Sprint Review Meeting
Roles: Master, Owner, Team, Stakeholder
Application: Teams Meeting (Planner Maps Overview)
At the end of each sprint there should be a progress check. Depending on the project and product, a (partial) result release can be completed and presented to the client. He can then accept the result, reject it, give feedback, or even formulate new requirements. This highlights the benefits of agile project management, where you can continually respond to changing tasks.
Compared to the compact daily Scrums, using the Planner task cards as visual support during the Sprint Review Meetings is highly recommended. Nevertheless, the Sprint Reviews should last a maximum of one hour.
With the hopefully available authorization restrictions per team channel (see Microsoft User Voice), an “external channel” can be created with the client, meetings are held and files can be shared without other internal documents becoming available. Until then, however, the current meeting function including telephone dial-up—is an optimal way to hold the sprint reviews with (external) clients.
8. Sprint Retrospective
Roles: Master, Team, (Owner)
Application: Teams Meeting (Teams Channels)
In addition to focusing on the project/product in the Sprint Review, the team should meet separately and discuss the work process. This should be continuously checked and improved.
As an alternative to a meeting, feedback can also be made directly in the team channels.

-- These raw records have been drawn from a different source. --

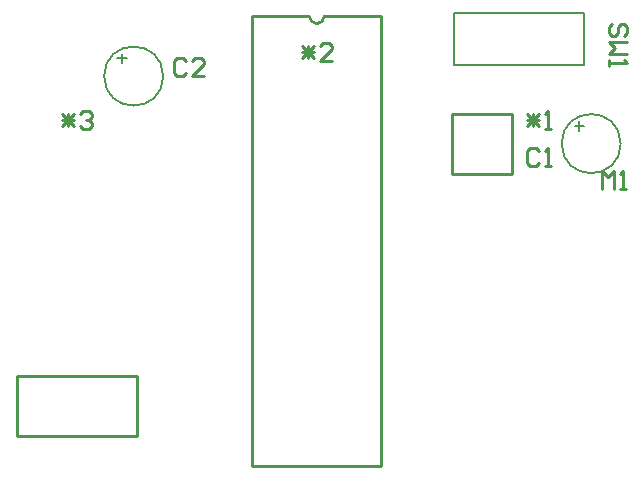
<source format=gto>
G04 Layer_Color=15132400*
%FSLAX25Y25*%
%MOIN*%
G70*
G01*
G75*
%ADD21C,0.00787*%
%ADD22C,0.01000*%
%ADD23C,0.00700*%
D21*
X331279Y372500D02*
G03*
X331279Y372500I-9843J0D01*
G01*
X178779Y395000D02*
G03*
X178779Y395000I-9843J0D01*
G01*
X317500Y376831D02*
Y379980D01*
X315925Y378405D02*
X319075D01*
X165000Y399331D02*
Y402480D01*
X163425Y400906D02*
X166575D01*
D22*
X227500Y415000D02*
G03*
X232500Y415000I2500J0D01*
G01*
X275000Y382500D02*
X295000D01*
Y377500D02*
Y382500D01*
Y362500D02*
Y377500D01*
X275000Y362500D02*
X295000D01*
X275000D02*
Y382500D01*
X170000Y275000D02*
Y295000D01*
X130000D02*
X170000D01*
X130000Y275000D02*
Y295000D01*
Y275000D02*
X170000D01*
X208500Y265000D02*
Y415000D01*
Y265000D02*
X251500D01*
Y415000D01*
X232500D02*
X251500D01*
X208500D02*
X227500D01*
X303999Y369998D02*
X302999Y370998D01*
X301000D01*
X300000Y369998D01*
Y366000D01*
X301000Y365000D01*
X302999D01*
X303999Y366000D01*
X305998Y365000D02*
X307997D01*
X306998D01*
Y370998D01*
X305998Y369998D01*
X300000Y382498D02*
X303999Y378500D01*
X300000D02*
X303999Y382498D01*
X300000Y380499D02*
X303999D01*
X301999Y378500D02*
Y382498D01*
X305998Y377500D02*
X307997D01*
X306998D01*
Y383498D01*
X305998Y382498D01*
X186499Y399998D02*
X185499Y400998D01*
X183500D01*
X182500Y399998D01*
Y396000D01*
X183500Y395000D01*
X185499D01*
X186499Y396000D01*
X192497Y395000D02*
X188498D01*
X192497Y398999D01*
Y399998D01*
X191497Y400998D01*
X189498D01*
X188498Y399998D01*
X225000Y404998D02*
X228999Y401000D01*
X225000D02*
X228999Y404998D01*
X225000Y402999D02*
X228999D01*
X226999Y401000D02*
Y404998D01*
X234997Y400000D02*
X230998D01*
X234997Y403999D01*
Y404998D01*
X233997Y405998D01*
X231998D01*
X230998Y404998D01*
X145000Y382498D02*
X148999Y378500D01*
X145000D02*
X148999Y382498D01*
X145000Y380499D02*
X148999D01*
X146999Y378500D02*
Y382498D01*
X150998D02*
X151998Y383498D01*
X153997D01*
X154997Y382498D01*
Y381499D01*
X153997Y380499D01*
X152997D01*
X153997D01*
X154997Y379499D01*
Y378500D01*
X153997Y377500D01*
X151998D01*
X150998Y378500D01*
X325000Y357500D02*
Y363498D01*
X326999Y361499D01*
X328999Y363498D01*
Y357500D01*
X330998D02*
X332997D01*
X331998D01*
Y363498D01*
X330998Y362498D01*
X332498Y408501D02*
X333498Y409501D01*
Y411500D01*
X332498Y412500D01*
X331499D01*
X330499Y411500D01*
Y409501D01*
X329499Y408501D01*
X328500D01*
X327500Y409501D01*
Y411500D01*
X328500Y412500D01*
X333498Y406502D02*
X327500D01*
X329499Y404503D01*
X327500Y402503D01*
X333498D01*
X327500Y400504D02*
Y398504D01*
Y399504D01*
X333498D01*
X332498Y400504D01*
D23*
X275847Y416161D02*
X319153D01*
Y398839D02*
Y416161D01*
X275847Y398839D02*
X319153D01*
X275847D02*
Y416161D01*
M02*

</source>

9. Product Backlog Refinement
Application: Planner Buckets
From the results of step seven (“Sprint Review Meeting”), the product owner must organize and update the product backlog. Completed work packages should be marked as completed in Planner and moved to the product log. New or updated tasks can be resumed in the Product Backlog or scheduled directly for the next sprint.
10. Project Completion
Roles: Owner, Stakeholder
Application: Planner Buckets, Teams Meeting
Once all sprints have been completed, the end product can be delivered to the customer. Planner should then mark all task cards in the product log as complete.

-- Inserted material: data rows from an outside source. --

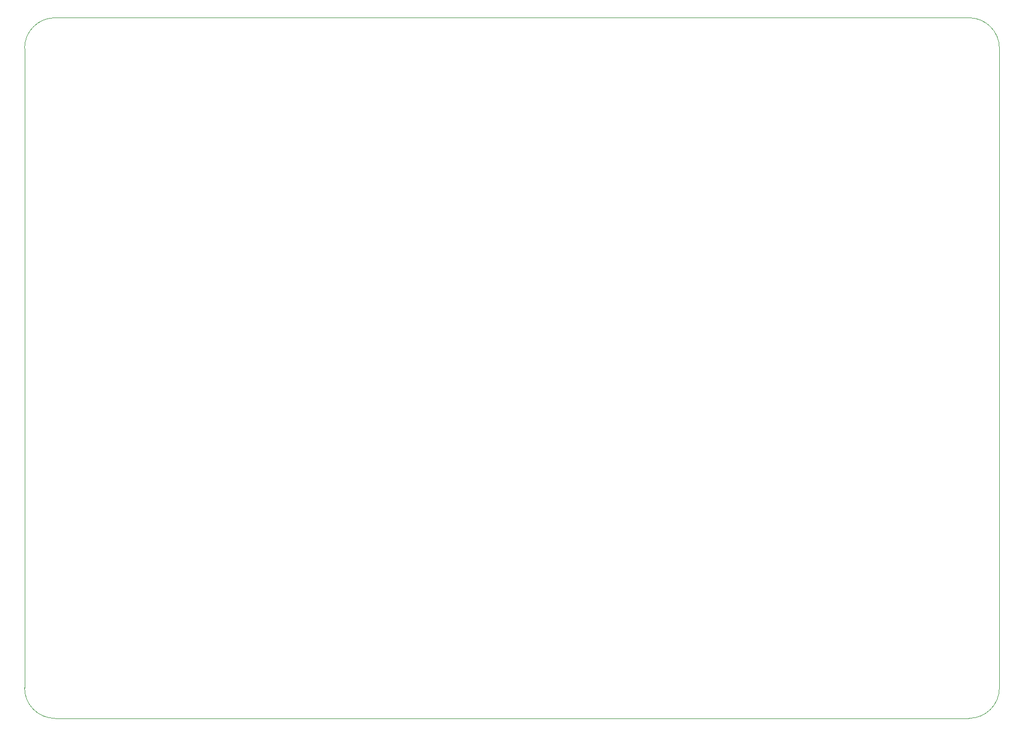
<source format=gbr>
G04 #@! TF.GenerationSoftware,KiCad,Pcbnew,(5.1.5)-3*
G04 #@! TF.CreationDate,2020-07-01T12:55:52+02:00*
G04 #@! TF.ProjectId,ControlUnit_v5.0,436f6e74-726f-46c5-956e-69745f76352e,5.0*
G04 #@! TF.SameCoordinates,Original*
G04 #@! TF.FileFunction,Profile,NP*
%FSLAX46Y46*%
G04 Gerber Fmt 4.6, Leading zero omitted, Abs format (unit mm)*
G04 Created by KiCad (PCBNEW (5.1.5)-3) date 2020-07-01 12:55:52*
%MOMM*%
%LPD*%
G04 APERTURE LIST*
%ADD10C,0.050000*%
G04 APERTURE END LIST*
D10*
X85000000Y-154999970D02*
G75*
G02X80000000Y-149999970I0J5000000D01*
G01*
X240000000Y-149999700D02*
G75*
G02X235000000Y-154999700I-5000000J0D01*
G01*
X235000000Y-40000000D02*
G75*
G02X240000000Y-45000000I0J-5000000D01*
G01*
X80000000Y-45000000D02*
G75*
G02X85000000Y-40000000I5000000J0D01*
G01*
X80000000Y-45000000D02*
X79999840Y-149999700D01*
X235000000Y-40000000D02*
X85000000Y-40000000D01*
X240000000Y-149999700D02*
X240000000Y-45000000D01*
X85000000Y-154999970D02*
X235000000Y-154999970D01*
M02*

</source>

Furthermore, thanks to this simple diagram, a product owner always has an overview of his Scrum projects and the status of the tasks they contain.
Recently, Microsoft added the functionality to export a plan into the Excel format. Although extra formatting and transformation actions are needed, this new capability enables you to build additional analysis and reporting functions such as a burn-down chart (commonly used for Scrum).
Microsoft works tirelessly to implement new features in Office 365 and Planner. As such, the linking of Microsoft Outlook appointments with Planner tasks was recently rolled out. The connection to other Office 365 workstreams is also currently under development, as can be read on the Office 365 Roadmap page.
Regardless of future developments, Planner is already an ideal tool for agile project management and the Scrum approach, especially with its easy integration into Microsoft Teams. I therefore recommend that companies that want to establish agile work structures should try Planner in combination with Microsoft Teams, especially when it comes to small to medium-sized projects.